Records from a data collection
▬▬▬▬▬▬▬▬▬▬

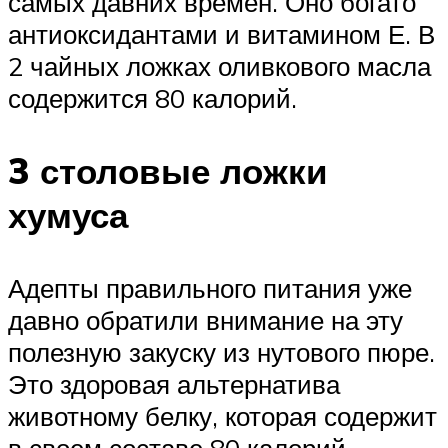
самых давних времен. Оно богато
антиоксидантами и витамином Е. В
2 чайных ложках оливкового масла
содержится 80 калорий.
3 столовые ложки
хумуса
Адепты правильного питания уже
давно обратили внимание на эту
полезную закуску из нутового пюре.
Это здоровая альтернатива
животному белку, которая содержит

▬▬▬▬▬▬▬▬▬▬

● What is required: Could every record be given again exactly, with its pictures left out?

● Task result:
самых давних времен. Оно богато
антиоксидантами и витамином Е. В
2 чайных ложках оливкового масла
содержится 80 калорий.
3 столовые ложки
хумуса
Адепты правильного питания уже
давно обратили внимание на эту
полезную закуску из нутового пюре.
Это здоровая альтернатива
животному белку, которая содержит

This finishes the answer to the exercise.